2 TBSP extra virgin olive oil, plus more for serving
1 medium onion, chopped
1 carrot, chopped
1 celery stalk, chopped
3-4 cloves garlic, minced
1 28-oz can whole tomatoes
1 1/2 cups brown lentils
1 medium head of escarole, thinly sliced (tough ends removed)
3 TBSP chopped fresh basil
Salt, pepper, grated Parmesan
Heat the oil over medium, add onion, carrot, celery and saute 10 minutes. Add garlic and cook another 2 minutes.
Drain tomatoes and reserve liquid. Chop tomatoes and add to soup.
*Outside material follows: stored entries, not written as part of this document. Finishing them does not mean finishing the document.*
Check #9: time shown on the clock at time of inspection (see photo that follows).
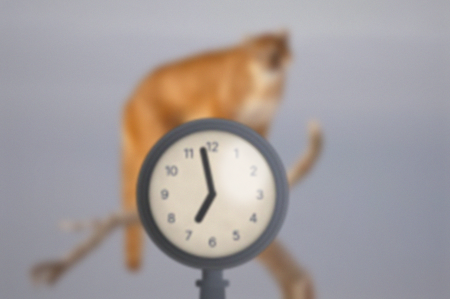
6:58
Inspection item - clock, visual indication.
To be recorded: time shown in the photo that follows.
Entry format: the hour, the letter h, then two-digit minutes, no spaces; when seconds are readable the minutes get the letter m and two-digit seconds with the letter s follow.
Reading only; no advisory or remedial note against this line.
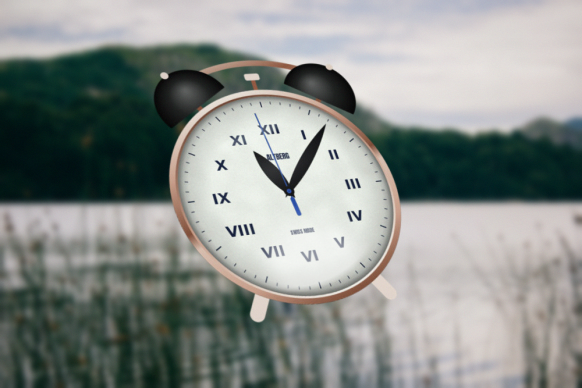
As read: 11h06m59s
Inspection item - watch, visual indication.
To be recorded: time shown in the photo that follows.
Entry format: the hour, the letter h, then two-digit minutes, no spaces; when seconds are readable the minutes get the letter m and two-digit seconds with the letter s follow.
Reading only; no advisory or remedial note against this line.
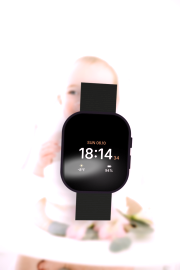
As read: 18h14
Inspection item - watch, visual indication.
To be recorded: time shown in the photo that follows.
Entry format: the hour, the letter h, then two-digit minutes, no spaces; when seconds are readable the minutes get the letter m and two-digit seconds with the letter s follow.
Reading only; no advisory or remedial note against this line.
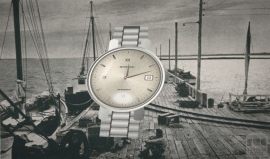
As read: 12h12
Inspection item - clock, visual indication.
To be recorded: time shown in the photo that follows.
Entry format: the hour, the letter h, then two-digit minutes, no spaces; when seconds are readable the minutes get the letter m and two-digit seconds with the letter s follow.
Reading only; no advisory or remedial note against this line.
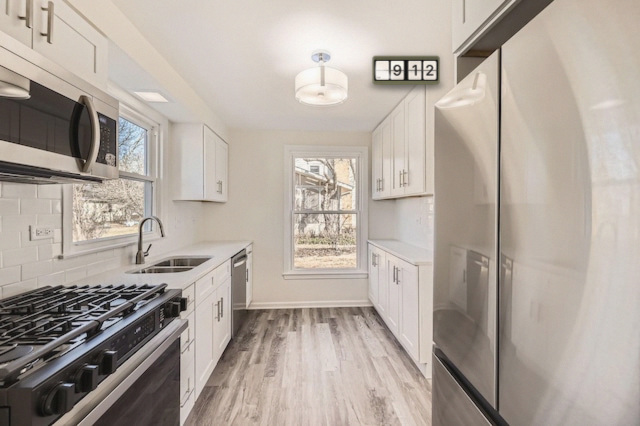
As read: 9h12
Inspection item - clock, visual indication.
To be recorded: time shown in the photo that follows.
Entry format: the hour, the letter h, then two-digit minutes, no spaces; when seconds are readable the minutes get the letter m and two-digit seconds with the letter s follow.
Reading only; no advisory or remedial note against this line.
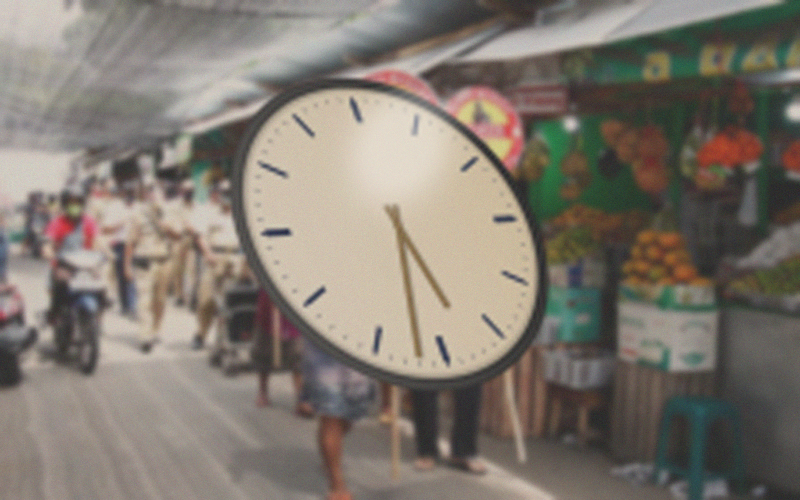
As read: 5h32
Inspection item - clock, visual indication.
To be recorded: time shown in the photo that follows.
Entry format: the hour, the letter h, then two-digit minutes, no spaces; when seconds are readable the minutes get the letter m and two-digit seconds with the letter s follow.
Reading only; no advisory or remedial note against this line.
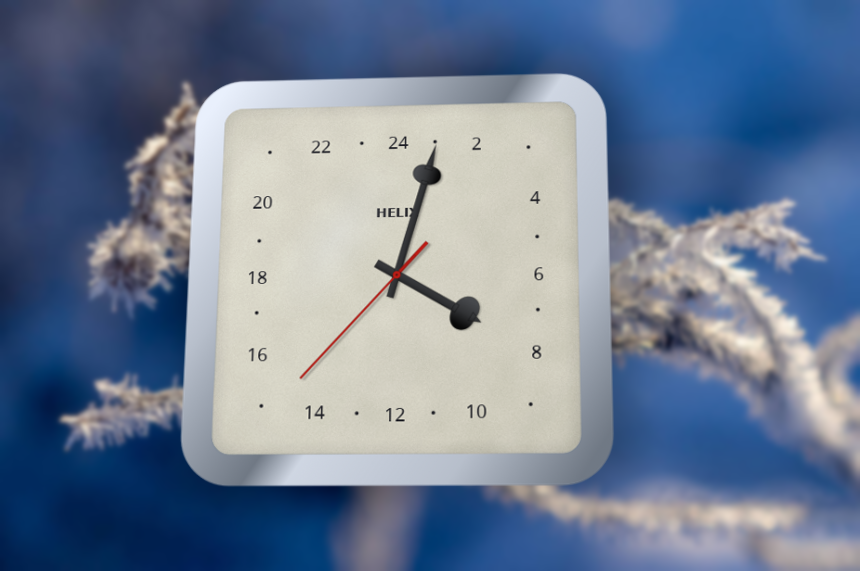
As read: 8h02m37s
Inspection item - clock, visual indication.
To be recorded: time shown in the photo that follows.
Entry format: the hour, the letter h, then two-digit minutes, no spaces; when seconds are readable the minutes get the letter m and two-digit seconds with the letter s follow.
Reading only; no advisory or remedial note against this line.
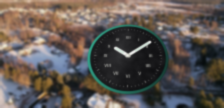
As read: 10h09
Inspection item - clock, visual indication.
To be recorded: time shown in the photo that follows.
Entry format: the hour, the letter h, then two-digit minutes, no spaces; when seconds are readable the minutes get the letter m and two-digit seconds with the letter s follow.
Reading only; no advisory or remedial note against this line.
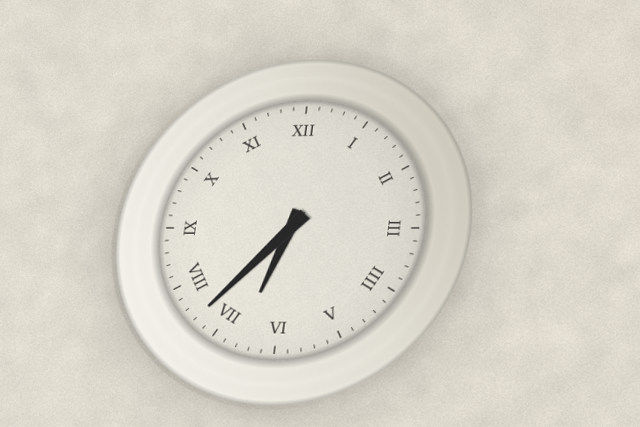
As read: 6h37
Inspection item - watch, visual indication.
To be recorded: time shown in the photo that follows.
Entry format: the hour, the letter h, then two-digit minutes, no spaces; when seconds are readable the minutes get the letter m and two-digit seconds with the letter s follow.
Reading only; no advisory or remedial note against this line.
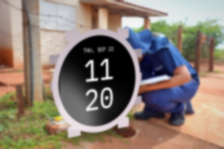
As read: 11h20
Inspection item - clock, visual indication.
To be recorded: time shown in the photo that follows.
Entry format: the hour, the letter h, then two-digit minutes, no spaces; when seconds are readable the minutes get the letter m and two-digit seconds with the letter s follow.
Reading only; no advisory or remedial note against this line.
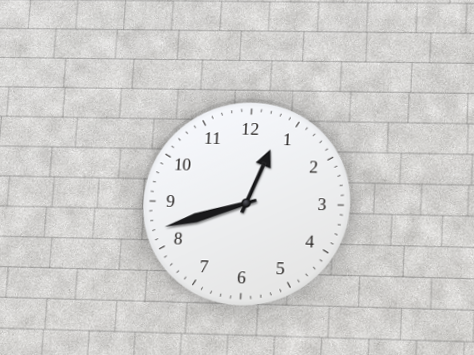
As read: 12h42
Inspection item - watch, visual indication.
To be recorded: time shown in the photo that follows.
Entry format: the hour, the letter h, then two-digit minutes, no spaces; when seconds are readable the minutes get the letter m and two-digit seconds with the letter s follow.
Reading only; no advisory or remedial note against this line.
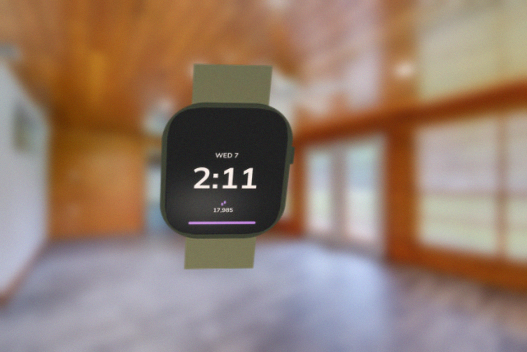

Cook 5 minutes. Add juice from tomatoes and enough water to equal 8 cups liquid. Add lentils, bring to a boil, then lower heat and simmer about 45 minutes or until lentils are tender.
Add the escarole, basil, 2 tsp salt and 1 tsp pepper and cook 5 minutes. Adjust seasonings and serve drizzled with olive oil and sprinkled with Parmesan, if desired.